Please extract the part of the libomp bug thread from "sys-libs/libomp: Disallow kernels" to "noop syscall calls.", copying it word for word.
Top of QUOTED PASSAGE
Comment 4 Larry the Git Cow gentoo-dev 2017-12-30 22:43:46 UTC
The bug has been closed via the following commit(s):

https://gitweb.gentoo.org/repo/gentoo.git/commit/?id=635af6abf583f1e17860c0eb72cfe74b474bdfdf

commit 635af6abf583f1e17860c0eb72cfe74b474bdfdf
Author:     Michał Górny <mgorny@gentoo.org>
AuthorDate: 2017-12-30 22:30:29 +0000
Commit:     Michał Górny <mgorny@gentoo.org>
CommitDate: 2017-12-30 22:43:39 +0000

    sys-libs/libomp: Disallow kernels with PDU scheduler
    
    The PDU scheduler (used e.g. in current versions of -pf kernel) does not
    implement the sched_yield() call which is used by the OpenMP
    implementation to switch between threads. As a result, using OpenMP with
    this scheduler results in horrible performance with 100% CPU usage
    on looped noop syscall calls.
    
    Closes: https://bugs.gentoo.org/638410

 sys-libs/libomp/libomp-4.0.1.ebuild | 13 ++++++++++---
 sys-libs/libomp/libomp-5.0.0.ebuild | 13 ++++++++++---
 sys-libs/libomp/libomp-5.0.1.ebuild | 13 ++++++++++---
 sys-libs/libomp/libomp-9999.ebuild  | 13 ++++++++++---
 4 files changed, 40 insertions(+), 12 deletions(-)
Comment 5 Holger Hoffstätte 2017-12-30 23:39:33 UTC
Would it be possible to do the config check only when tests are enabled?

Regular (work-accomplishing) OpenMP apps and coordination primitives run just fine with PDS since they don't needlessly bang their heads together without making progress.

In any case I've just complained on the PDS blog. The sched_yield() removal commit in PDS can be easily reverted if onme is so inclined, but still this is disappointing.
Comment 6 Michał Górny archtester Gentoo Infrastructure gentoo-dev Security 2018-01-01 11:05:01 UTC
Technically it is possible but I'm not convinced it's a good idea. I don't know much about this library but I can see that the sched_yield() calls can legally occur within the library code itself. I'm not sure how likely this problem is for regular programs but I suspect it can harm performance. Finally, upstream declared that they require POSIX-compliant CPU scheduler behavior and this could cause any kind of breakage in the future.
Comment 7 Jonas Hahnfeld 2018-01-01 13:11:06 UTC
(In reply to Michał Górny from comment #6)
> Technically it is possible but I'm not convinced it's a good idea. I don't
> know much about this library but I can see that the sched_yield() calls can
> legally occur within the library code itself.
Bottom of QUOTED PASSAGE
Top of DATA SECTION
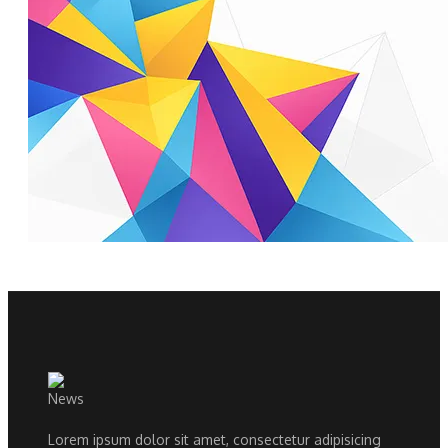
Lorem ipsum dolor sit amet, consectetur adipisicing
Bottom of DATA SECTION
WRITTEN SOLUTION |
sys-libs/libomp: Disallow kernels with PDU scheduler
    
    The PDU scheduler (used e.g. in current versions of -pf kernel) does not
    implement the sched_yield() call which is used by the OpenMP
    implementation to switch between threads. As a result, using OpenMP with
    this scheduler results in horrible performance with 100% CPU usage
    on looped noop syscall calls.